Hong Kong buyers are primarily looking to Bangkok for higher rental yields than they can get at home – and this investment sales pitch is finding new fans among the freshly minted Chinese middle classes, where property markets can be equally frothy. Later this year Sansiri plans to open three new offices in Shenzhen, Shanghai and Guangzhou to tap into this appeal. Thavisin can see Chinese buyers accounting for more money than Hong Kong in future – unless, that is, both are one day gazumped by the Japanese. The property rule of thumb used to be that Bangkok’s large community of Japanese expats do not buy in Thailand.
However, changing retirement plans are upending the status quo; Sansiri expects to triple its sales to Japanese expats during the course of this year alone. The company is also planning to announce a major tie-up with a Tokyo developer in late summer. Thavisin knows that Japanese expats’ patriotism makes them willing to buy from a familiar brand. As he puts it, “We don’t need money from Japanese developers: we need their clients.”
Sansiri is best known in Thailand as a luxury developer. For instance, the keys have just been handed over for the company’s new flagship development: 98 Wireless. This is a Fifth Avenue-style, 25-storey residence on Wireless Road with interiors inspired by the beaux arts, where apartments start at a cool thb70m (€1.9m).

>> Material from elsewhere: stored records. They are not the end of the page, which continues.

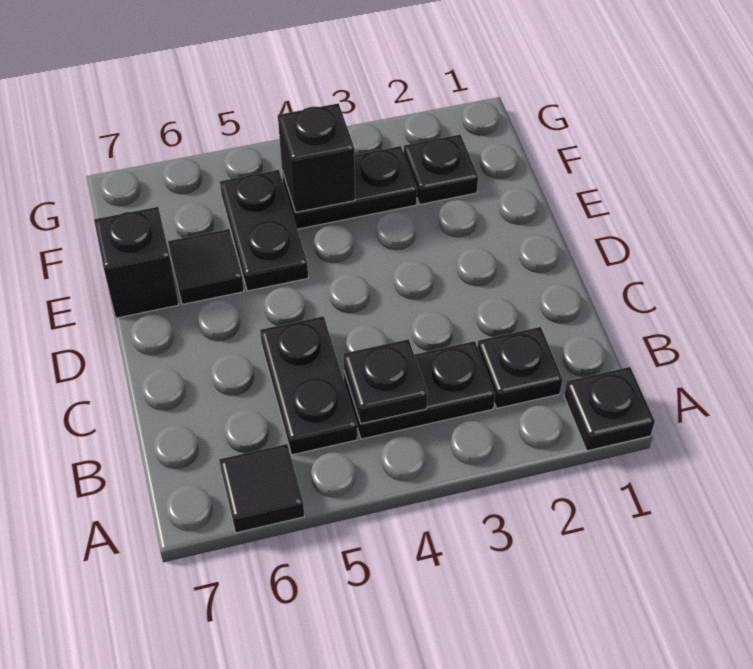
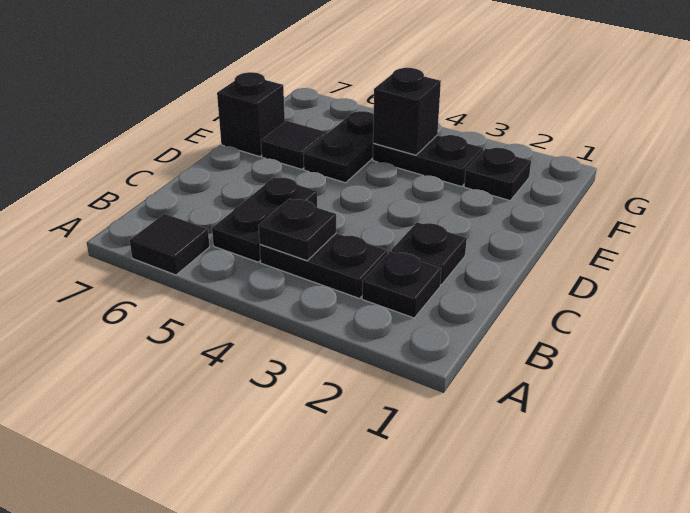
black 1x1 plate [564,367,655,451] -> black 1x1 plate moved to [392,222,467,285]

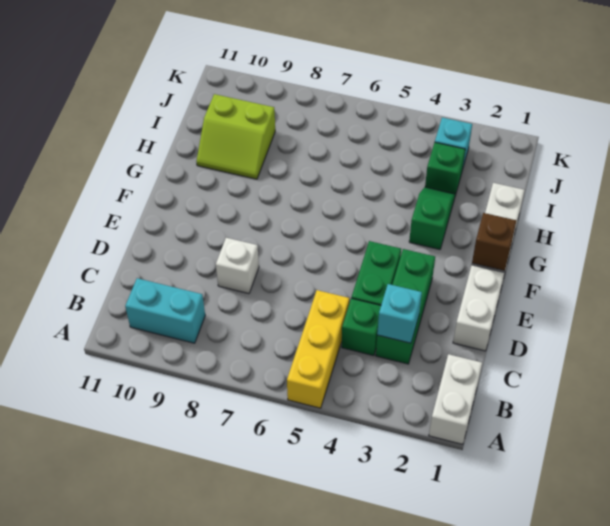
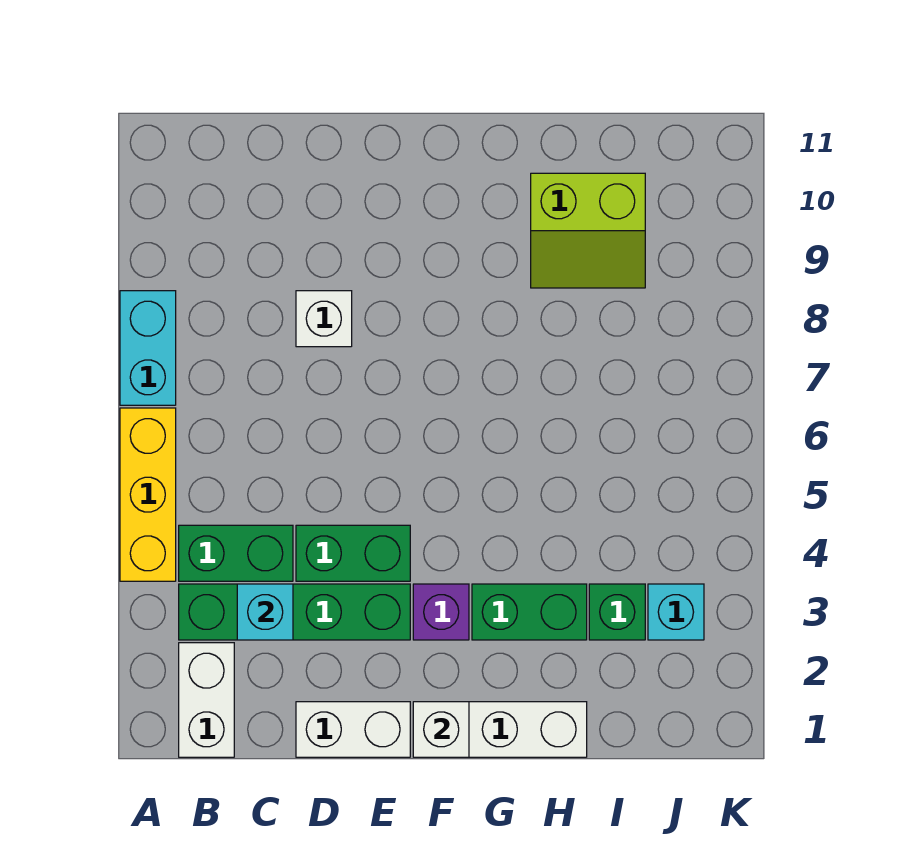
white 1x2 brick [429,354,482,444] -> white 1x2 brick turned to [179,643,234,757]
yellow 1x3 brick [287,290,349,408] -> yellow 1x3 brick turned to [120,408,176,581]
cyan 1x2 brick [125,278,205,343] -> cyan 1x2 brick moved to [120,291,176,405]
green 1x3 brick [376,249,435,364] -> green 1x4 brick [179,584,410,640]
green 1x1 brick [342,298,381,356] -> green 1x2 brick [179,525,293,581]
brown 1x1 brick [472,213,516,271] -> white 1x1 brick [413,702,469,757]
none -> purple 1x1 brick [413,584,469,640]
green 1x2 slope [409,187,455,250] -> green 1x2 brick [472,584,587,640]
lime 2x2 slope [196,94,275,179] -> lime 2x2 slope turned to [531,173,645,288]

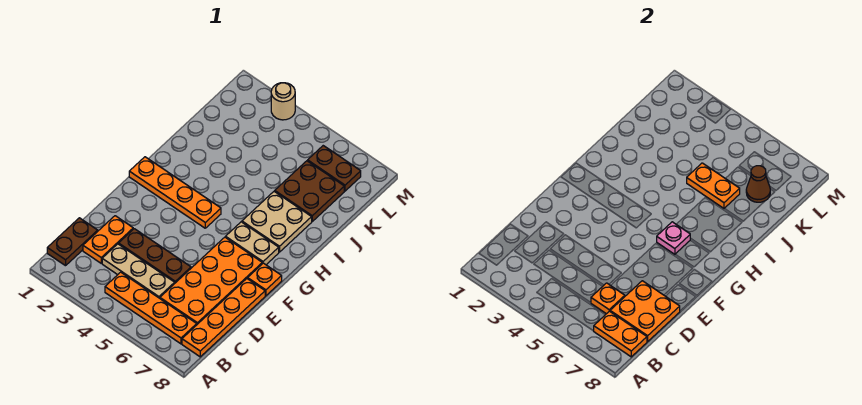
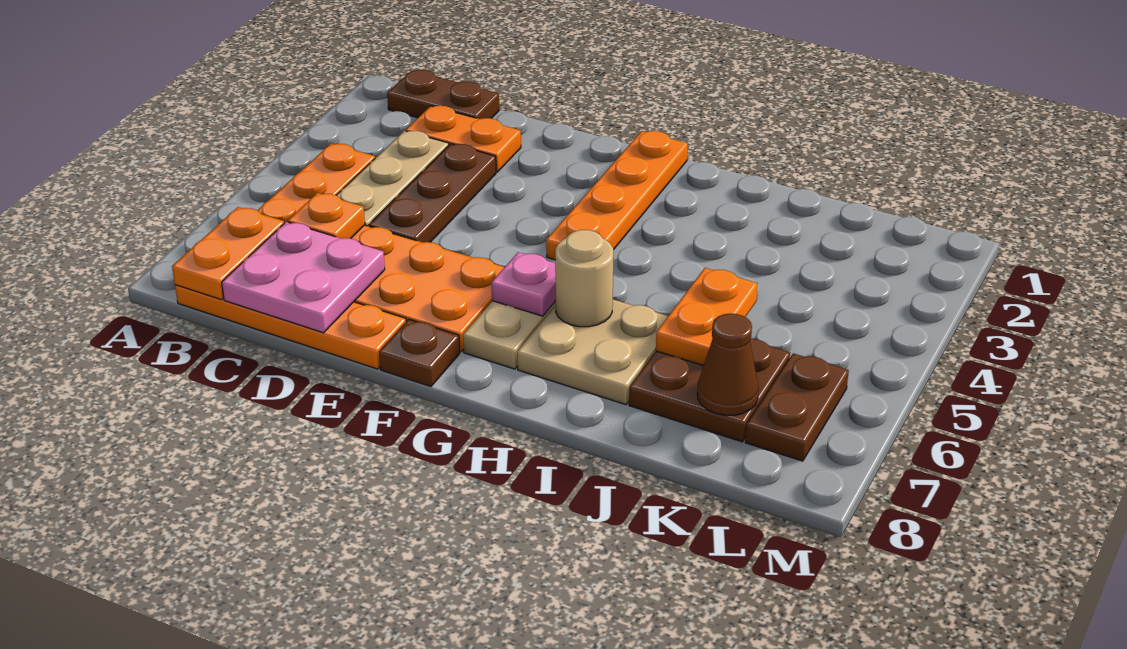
orange 2x2 plate [610,281,680,342] -> pink 2x2 plate [222,222,385,333]
orange 1x1 plate [248,263,282,296] -> brown 1x1 plate [379,319,460,387]
tan 1x1 round brick [271,83,295,120] -> tan 1x1 round brick moved to [555,230,614,327]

Much to be positive about then – but it has not all been plain sailing. Development came to a grinding halt in 1997 with the Asian financial crisis. It was then that Thavisin, loath to lay off his loyal staff, sent out his team to find buildings to manage. Almost inadvertently he ended up setting up a property-services company, Plus Property, which made Sansiri the country’s only fully integrated developer. Today, also to be found under the Sansiri umbrella are a successful hotel collection called Escape and Habito, a community shopping mall that’s located in Sukhumvit. “Banks want to lend us money but we simply don’t have enough projects for them,” says Thavisin with a smile on his face.
The 55-year-old executive recently considered early retirement but after a six-month gestation period has decided to “fight on” for another three years and tackle his worries about industry disruption head on. Those concerns include everything from entering talks with the CEO of Airbnb to bringing co-living concepts to Thailand and using Plus Property’s customer intelligence to bring about a data transformation.

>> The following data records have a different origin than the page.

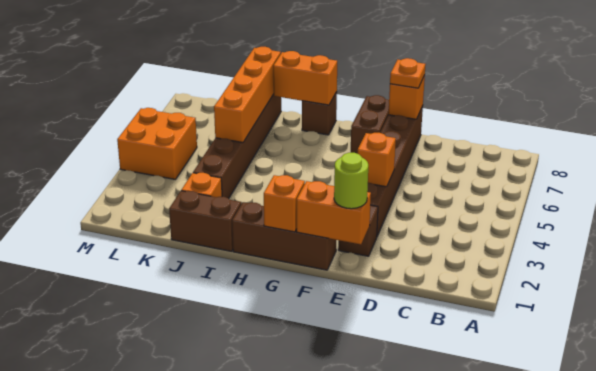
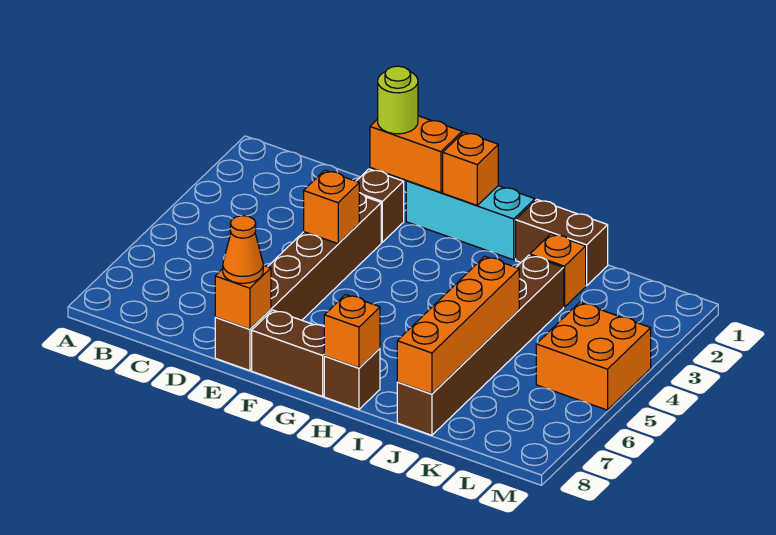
orange 1x1 plate [390,58,426,88] -> orange 1x1 cone [223,216,263,283]
brown 1x3 brick [232,202,336,270] -> cyan 1x3 brick [406,181,535,260]
brown 1x2 brick [351,95,389,154] -> brown 1x2 brick turned to [252,310,324,396]
orange 1x2 brick [273,51,337,105] -> orange 1x1 brick [324,295,380,368]

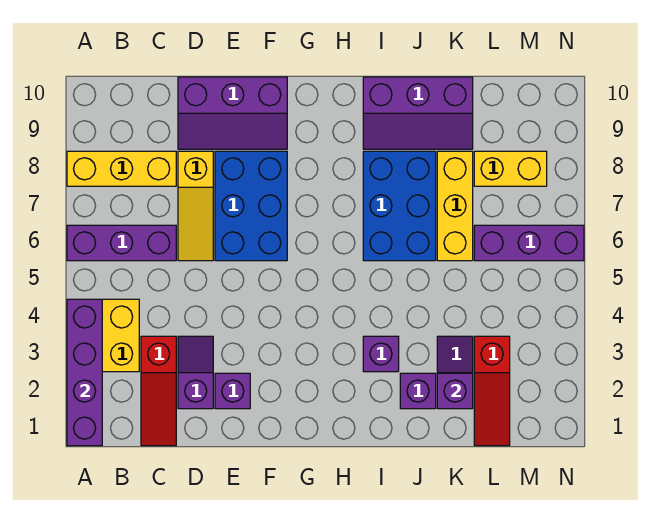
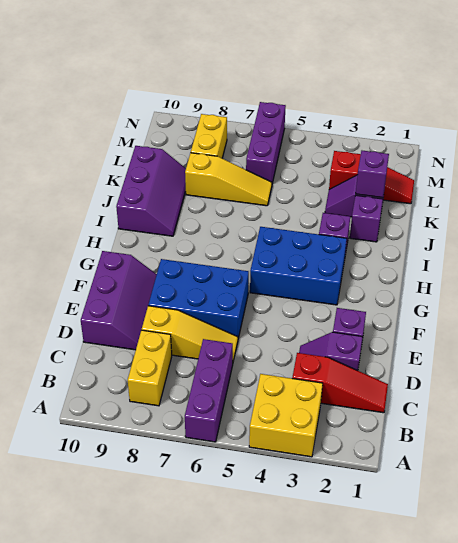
purple 1x4 brick [67,299,102,446] -> none
yellow 1x3 brick [67,151,176,186] -> yellow 1x2 brick [128,330,172,406]
blue 2x3 brick [363,151,436,261] -> blue 2x3 brick moved to [250,227,347,305]
yellow 1x3 brick [437,151,473,261] -> yellow 1x3 slope [185,153,272,206]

“We are lucky,” says Thavisin, “that residential property is one of the four essentials in life – alongside food, medicine and clothing.”
Annual revenue: thb34.4bn (€910m)
Developments currently under construction: 94
Employees (Sansiri and Plus Property): 3,521
Sansiri overseas sales offices: Singapore and Beijing (Shenzhen, Shanghai and Guangzhou opening this year)
Upcoming projects: The Monument Thong Lo; a condominium in Ekkamai (a joint venture with a Japanese developer); the Line project on Sathorn; and a condominium on Sukhumvit 36.